Industry experts discuss trends, costs, return on investment, and more educational infrastructure in the U.S. is aging.
In 2014, the National Center for Education Statistics surveyed a sample of school districts and estimated the average age of the nation’s primary school buildings was 55 years old. Within these aging buildings lie outdated HVAC systems that consume massive amounts of energy, leaving school districts to deal with costly energy bills. With HVAC systems being among the largest consumers of energy inside school buildings, it comes as no surprise that energy efficiency is one of the top drivers for the replacement market in institutional settings.

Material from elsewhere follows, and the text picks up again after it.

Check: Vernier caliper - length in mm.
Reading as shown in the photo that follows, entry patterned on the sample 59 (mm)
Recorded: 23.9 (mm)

There has been a dramatic shift toward efficiency across the country, noted Kevin Miskewicz, director of commercial marketing at Mitsubishi Electric US Inc. Cooling & Heating Division. “Nationwide, schools are being asked to meet increasingly stringent energy codes,” he said. “Highly efficient HVAC systems, like VRF [variable refrigerant flow], have become an obvious choice. These systems also help schools earn points toward green certifications, which many schools have a great interest in pursuing, especially in the Northwest. Regions that previously did not require cooling systems, such as the Northeast, are now requesting cooling due to an extended or shifted operational year and hotter temperatures. A K-12 school in New York, for example, might previously have had window air conditioning units or no air conditioning at all.
“Now, many regions have longer school years,” he said. “Many school buildings that previously were unoccupied during the summer are used for summer camps, academic programs, or community meetings. As a result, building conditioning is needed year-round. Hotter temperatures exacerbate the situation, making cooling a necessity in regions that previously were able to get by without it. “Schools in regions that now require cooling are opting to go beyond window air conditioning units. The same requirements of their heating systems — efficient operation, easy maintenance, and reliable performance — apply. Mitsubishi Electric’s VRF systems are a smart fit since they can offer both cooling and heating from one system, which reduces the number of systems required within a building.”